Angelina Jolie ist kein Einzelfall. Vererbte Mutationen sind für einen nicht unwesentlichen Teil der Brustkrebserkrankungen verantwortlich. Etwa zehn Prozent der Mammakarzinomfälle treten familiär gehäuft auf. Daran "schuld" sind Mutationen im BRCA1- bzw. im BRCA2-Gen. Das betrifft in Österreich etwa 25.000 Frauen. Laut internationaler Studien haben Frauen mit einer solchen Mutation ein Lebenszeitrisiko von über 85 Prozent an Brustkrebs zu erkranken, bei Nicht-Trägerinnen solcher Mutationen liegt dieses Risiko bei zwölf Prozent.
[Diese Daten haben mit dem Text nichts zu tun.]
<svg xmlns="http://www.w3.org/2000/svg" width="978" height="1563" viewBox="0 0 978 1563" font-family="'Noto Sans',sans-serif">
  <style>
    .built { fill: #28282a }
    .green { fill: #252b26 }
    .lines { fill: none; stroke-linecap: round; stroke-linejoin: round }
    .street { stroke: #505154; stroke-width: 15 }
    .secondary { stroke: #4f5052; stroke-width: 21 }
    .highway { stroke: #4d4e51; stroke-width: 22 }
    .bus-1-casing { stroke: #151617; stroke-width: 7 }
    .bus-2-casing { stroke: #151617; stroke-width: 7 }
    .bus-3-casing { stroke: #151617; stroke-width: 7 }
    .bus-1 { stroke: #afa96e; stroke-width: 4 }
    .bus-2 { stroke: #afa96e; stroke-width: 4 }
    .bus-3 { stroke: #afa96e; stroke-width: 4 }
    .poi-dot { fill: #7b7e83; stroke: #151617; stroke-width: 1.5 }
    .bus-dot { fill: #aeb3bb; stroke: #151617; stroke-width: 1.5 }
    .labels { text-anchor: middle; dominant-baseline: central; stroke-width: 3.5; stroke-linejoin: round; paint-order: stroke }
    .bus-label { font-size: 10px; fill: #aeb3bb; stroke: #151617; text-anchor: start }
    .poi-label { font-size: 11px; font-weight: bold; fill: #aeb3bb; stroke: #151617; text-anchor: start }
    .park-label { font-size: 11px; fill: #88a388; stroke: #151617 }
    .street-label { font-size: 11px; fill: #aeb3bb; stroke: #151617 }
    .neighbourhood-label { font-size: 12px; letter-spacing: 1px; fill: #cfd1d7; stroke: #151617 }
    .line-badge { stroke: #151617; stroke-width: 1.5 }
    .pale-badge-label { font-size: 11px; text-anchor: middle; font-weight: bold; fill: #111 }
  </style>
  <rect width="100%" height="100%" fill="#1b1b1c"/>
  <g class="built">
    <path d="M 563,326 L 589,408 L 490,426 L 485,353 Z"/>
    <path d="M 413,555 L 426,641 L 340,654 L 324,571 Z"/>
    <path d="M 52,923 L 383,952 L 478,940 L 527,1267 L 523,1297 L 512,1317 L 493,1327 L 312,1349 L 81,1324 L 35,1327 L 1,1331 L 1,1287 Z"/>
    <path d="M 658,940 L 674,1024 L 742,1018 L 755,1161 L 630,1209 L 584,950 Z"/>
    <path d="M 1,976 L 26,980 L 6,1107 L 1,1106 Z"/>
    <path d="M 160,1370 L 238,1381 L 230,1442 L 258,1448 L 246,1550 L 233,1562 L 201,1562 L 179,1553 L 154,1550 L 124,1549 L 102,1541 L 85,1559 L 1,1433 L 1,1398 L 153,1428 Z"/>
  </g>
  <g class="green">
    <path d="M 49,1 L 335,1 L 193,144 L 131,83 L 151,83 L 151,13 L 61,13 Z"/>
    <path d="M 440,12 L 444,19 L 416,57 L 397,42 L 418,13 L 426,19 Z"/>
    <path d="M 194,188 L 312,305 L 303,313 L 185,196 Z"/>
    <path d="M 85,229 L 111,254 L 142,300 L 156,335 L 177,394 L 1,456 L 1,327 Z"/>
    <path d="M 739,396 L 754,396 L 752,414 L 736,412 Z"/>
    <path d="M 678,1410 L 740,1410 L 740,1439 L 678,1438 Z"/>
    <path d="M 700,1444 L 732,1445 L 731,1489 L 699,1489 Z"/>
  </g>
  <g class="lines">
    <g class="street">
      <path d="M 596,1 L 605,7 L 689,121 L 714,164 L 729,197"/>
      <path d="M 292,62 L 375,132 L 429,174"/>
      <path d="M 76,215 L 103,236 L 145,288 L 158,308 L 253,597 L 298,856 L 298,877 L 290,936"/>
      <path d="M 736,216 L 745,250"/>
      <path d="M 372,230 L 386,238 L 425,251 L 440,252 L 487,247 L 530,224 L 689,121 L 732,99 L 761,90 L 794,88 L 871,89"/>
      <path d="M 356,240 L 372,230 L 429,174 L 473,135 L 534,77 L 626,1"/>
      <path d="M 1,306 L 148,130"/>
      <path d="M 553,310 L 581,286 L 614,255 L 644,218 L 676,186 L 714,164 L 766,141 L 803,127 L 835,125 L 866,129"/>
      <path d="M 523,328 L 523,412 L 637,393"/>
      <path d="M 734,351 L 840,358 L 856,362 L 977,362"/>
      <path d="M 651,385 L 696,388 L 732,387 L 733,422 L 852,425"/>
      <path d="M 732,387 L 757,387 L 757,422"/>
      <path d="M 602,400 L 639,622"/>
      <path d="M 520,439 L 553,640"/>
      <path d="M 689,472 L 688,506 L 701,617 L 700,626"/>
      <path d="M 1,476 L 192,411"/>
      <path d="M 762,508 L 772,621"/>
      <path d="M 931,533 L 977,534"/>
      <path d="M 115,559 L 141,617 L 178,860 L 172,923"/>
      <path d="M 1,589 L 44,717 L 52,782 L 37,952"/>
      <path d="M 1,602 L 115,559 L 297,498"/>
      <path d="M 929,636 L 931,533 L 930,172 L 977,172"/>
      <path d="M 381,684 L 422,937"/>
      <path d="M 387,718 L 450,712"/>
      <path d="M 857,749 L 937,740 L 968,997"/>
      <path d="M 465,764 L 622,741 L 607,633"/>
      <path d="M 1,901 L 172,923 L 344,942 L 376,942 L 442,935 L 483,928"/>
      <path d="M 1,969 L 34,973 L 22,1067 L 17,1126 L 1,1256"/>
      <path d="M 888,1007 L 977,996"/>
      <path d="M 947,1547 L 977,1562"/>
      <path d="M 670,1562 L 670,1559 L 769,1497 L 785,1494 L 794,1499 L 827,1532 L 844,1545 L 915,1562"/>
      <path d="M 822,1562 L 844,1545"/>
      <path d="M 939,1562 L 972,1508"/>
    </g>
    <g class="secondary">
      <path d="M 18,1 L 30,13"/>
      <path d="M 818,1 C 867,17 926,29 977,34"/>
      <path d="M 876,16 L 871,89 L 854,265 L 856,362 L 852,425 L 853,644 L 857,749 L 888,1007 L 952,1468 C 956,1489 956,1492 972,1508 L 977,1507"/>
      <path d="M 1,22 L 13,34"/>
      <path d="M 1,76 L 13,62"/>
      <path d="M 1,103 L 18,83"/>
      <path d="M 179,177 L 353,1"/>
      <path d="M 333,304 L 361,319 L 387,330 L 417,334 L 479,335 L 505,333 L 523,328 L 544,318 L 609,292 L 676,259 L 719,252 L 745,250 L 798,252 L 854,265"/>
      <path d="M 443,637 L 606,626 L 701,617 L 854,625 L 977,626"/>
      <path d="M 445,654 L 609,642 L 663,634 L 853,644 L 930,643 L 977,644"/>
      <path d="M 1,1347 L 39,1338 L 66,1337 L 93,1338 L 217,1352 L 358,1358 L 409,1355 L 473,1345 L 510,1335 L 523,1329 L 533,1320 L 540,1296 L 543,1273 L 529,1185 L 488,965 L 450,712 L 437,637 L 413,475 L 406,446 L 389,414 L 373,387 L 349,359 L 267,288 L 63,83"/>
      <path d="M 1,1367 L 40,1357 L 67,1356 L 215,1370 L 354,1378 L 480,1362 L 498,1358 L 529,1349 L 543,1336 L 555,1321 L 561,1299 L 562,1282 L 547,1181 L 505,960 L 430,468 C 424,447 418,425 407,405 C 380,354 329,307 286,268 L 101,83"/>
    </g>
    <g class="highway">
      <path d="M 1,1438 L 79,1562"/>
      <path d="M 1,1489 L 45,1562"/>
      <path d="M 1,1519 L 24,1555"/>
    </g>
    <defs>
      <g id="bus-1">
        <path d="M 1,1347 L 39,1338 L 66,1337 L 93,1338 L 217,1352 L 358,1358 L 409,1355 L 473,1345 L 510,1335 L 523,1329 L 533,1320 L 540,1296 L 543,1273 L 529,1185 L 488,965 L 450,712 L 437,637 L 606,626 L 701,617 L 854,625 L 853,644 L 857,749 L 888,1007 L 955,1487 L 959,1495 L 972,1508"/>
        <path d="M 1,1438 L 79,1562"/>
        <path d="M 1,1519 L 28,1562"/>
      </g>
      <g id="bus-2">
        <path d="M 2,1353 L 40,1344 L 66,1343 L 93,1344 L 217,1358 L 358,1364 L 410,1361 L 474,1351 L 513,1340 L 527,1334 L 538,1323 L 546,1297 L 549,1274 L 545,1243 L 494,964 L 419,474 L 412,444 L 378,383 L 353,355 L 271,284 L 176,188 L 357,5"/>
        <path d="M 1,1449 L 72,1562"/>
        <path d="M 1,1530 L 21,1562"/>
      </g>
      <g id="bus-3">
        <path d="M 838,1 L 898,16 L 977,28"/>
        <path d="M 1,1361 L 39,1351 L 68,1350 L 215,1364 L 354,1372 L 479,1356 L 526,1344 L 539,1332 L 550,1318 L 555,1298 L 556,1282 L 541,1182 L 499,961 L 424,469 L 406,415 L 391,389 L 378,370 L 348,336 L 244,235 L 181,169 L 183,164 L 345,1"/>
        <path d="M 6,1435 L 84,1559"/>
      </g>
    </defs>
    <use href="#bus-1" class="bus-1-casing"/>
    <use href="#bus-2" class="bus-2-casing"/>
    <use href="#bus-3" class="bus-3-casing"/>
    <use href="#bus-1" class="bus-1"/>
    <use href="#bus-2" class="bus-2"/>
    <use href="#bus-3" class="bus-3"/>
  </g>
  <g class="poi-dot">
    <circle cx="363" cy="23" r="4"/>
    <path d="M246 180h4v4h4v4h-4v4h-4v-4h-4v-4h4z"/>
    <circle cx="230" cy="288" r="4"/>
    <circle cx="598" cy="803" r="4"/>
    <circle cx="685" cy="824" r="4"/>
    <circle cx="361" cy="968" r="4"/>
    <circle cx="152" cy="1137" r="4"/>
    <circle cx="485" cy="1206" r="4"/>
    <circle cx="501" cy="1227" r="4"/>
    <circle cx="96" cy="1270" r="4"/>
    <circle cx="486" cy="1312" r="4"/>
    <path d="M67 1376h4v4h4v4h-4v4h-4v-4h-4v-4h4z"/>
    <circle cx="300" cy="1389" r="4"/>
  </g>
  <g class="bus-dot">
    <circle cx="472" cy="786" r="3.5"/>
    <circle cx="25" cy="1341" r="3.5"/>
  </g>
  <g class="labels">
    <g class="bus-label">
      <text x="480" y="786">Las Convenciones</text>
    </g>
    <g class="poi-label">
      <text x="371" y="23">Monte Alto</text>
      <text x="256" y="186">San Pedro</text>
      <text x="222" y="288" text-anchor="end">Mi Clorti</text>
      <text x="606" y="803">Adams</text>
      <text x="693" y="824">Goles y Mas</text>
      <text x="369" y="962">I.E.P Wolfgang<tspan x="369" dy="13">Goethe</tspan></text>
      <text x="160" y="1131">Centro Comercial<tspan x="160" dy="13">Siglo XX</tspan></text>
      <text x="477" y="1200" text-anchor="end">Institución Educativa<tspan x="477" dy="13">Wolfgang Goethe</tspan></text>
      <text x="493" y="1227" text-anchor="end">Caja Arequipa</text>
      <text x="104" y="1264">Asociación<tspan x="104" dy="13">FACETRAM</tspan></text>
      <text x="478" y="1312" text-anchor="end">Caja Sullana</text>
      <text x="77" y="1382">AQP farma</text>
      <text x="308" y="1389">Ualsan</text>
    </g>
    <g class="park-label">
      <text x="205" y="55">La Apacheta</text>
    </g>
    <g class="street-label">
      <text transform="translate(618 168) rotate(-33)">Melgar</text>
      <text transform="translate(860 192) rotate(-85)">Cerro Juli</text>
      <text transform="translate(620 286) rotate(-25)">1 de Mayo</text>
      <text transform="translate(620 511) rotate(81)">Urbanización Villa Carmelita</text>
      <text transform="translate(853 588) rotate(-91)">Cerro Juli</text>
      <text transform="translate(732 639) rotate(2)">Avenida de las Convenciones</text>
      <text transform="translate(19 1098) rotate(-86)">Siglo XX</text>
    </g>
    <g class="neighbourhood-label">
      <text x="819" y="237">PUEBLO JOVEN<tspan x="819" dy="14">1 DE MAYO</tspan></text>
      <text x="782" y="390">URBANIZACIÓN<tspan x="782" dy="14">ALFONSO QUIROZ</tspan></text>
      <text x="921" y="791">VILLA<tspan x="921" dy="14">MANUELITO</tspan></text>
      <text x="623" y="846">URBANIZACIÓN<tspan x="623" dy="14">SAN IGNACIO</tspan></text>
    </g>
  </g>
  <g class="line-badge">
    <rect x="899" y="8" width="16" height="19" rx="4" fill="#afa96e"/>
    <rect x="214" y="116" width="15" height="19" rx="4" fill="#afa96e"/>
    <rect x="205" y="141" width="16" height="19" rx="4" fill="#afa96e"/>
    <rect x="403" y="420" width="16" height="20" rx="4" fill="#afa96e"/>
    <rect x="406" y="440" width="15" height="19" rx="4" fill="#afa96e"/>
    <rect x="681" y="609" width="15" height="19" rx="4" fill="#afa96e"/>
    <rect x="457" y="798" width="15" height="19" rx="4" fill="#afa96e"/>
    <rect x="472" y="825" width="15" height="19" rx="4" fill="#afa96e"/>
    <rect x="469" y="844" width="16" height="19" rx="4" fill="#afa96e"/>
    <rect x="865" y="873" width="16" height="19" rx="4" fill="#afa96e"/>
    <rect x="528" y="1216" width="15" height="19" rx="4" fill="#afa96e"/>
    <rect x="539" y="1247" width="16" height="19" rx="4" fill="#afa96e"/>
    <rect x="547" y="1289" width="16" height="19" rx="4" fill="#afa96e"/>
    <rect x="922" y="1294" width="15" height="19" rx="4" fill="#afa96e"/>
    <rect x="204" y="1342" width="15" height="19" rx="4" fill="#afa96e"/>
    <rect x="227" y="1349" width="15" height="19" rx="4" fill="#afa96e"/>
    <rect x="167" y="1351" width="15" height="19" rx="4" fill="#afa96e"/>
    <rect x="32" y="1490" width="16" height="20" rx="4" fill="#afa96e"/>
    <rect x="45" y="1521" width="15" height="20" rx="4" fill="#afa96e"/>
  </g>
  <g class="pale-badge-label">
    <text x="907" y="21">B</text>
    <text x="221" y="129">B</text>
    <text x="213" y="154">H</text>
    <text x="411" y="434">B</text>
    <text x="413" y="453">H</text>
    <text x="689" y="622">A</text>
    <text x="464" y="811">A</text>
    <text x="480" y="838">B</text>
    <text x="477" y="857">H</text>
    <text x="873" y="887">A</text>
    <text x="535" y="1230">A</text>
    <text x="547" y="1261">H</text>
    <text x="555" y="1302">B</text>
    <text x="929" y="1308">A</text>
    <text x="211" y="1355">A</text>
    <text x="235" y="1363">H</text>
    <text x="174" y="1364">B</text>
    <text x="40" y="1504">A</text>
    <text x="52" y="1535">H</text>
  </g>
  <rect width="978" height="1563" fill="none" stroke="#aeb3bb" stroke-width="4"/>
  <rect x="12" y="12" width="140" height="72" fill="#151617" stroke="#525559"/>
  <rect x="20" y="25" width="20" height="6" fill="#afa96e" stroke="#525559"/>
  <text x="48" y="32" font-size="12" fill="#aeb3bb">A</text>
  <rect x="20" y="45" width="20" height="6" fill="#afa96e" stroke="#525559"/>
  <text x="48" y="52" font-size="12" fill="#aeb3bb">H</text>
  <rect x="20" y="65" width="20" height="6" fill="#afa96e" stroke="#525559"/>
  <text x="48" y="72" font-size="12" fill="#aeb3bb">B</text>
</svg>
Bei Vorliegen solcher Erbanlagen kommt es auch zu einer starken Erhöhung des Eierstockkrebs-Risikos. Entschließt sich eine Frau zur Entfernung von Brüsten und Eierstöcken, reduziert sich das Erkrankungsrisiko dramatisch.

Der Jolie-Effekt

In der veröffentlichten Metastudie gehen die Forscher dennoch davon aus, dass ein Großteil der durchgeführten Tests nicht notwendig gewesen und den Staat finanziell unnötig belastet hätte. In etwa 3.000 Dollar kostet das Testverfahren in den USA. Die Wissenschafter stellen in ihrer Studie eine Schätzung der verursachten Kosten in Höhe von 14 Millionen Dollar an – und das nur in den ersten zwei Wochen nach dem Bekanntwerden von Jolies Schicksal.

Danach sei der Jolie-Effekt, wie der

durch die Prominenz der Schauspielerin verursache Effekt

genannt wird, keineswegs abgeflacht. Die durchschnittliche monatliche Anzahl der Tests stieg von Mai bis Dezember von 16 Tests auf 21 Tests pro 100 Frauen an.

In dem Forschungsbericht schließt man mit Blick auf die Ergebnisse daher auf einen Fall von Übervorsichtigkeit, ausgelöst durch einen prominenten Schicksalsbericht. "Derartige Stellungnahmen von Prominenten können ein breites Publikum erreichen, aber nicht immer die Bevölkerungsgruppe, die am meisten von ihnen profitiert", heißt es.

Eine Veränderung des Gesundheitsbewusstseins einer ganzen Bevölkerung durch Prominente ist übrigens nicht gänzlich neu. Auch Kylie Minogues Krebserkrankung im Jahr 2005 führte zu einem Anstieg der Mammografieraten in den USA. Nachdem Charlie Sheen 2016

bekannt gab HIV-positiv zu sein

, schossen die Googlesuchanfragen zum Thema HIV auf ein Rekordhoch. Auch Jolies Mastektomie resultierte in verstärkten Suchanfragen über die präventive Wirkung derartiger OPs und die genetischen Einflussfaktoren bei Brust- und Eierstockkrebs.

Jolie-Effekt auch in Österreich spürbar

Die erblichen Veranlagung der Schauspielerin schürte 2013 auch in Österreich bei vielen Frauen Ängste. Bei der österreichweiten Hotline der Genetischen Beratung bei Erblichem Brust- und Eierstockkrebs der Universitätsklinik für Frauenheilkunde im AKH Wien

verfünffachten sich damals die Anfragen

. Gab es früher zwei telefonische Anfragen pro Tag, stieg die Zahl nach den Berichten über Jolies Entscheidung auf zehn pro Tag an.

Österreich bei Betreuung führend

2012 wurde in Österreich ein flächendeckendes kostenloses Betreuungssystem etabliert. Radiologen und Gynäkologen haben mit Unterstützung von Bund, Bundesländern und Krankenversicherung ein System zur Identifizierung und Betreuung vor allem von Frauen geschaffen, die wegen ererbter Mutationen in den Brustkrebsgenen BRCA1 und BRCA2 ein hohes Risiko für ein Mammakarzinom und/oder Eierstockkrebs haben. Österreich ist damit in dieser Sache international führend.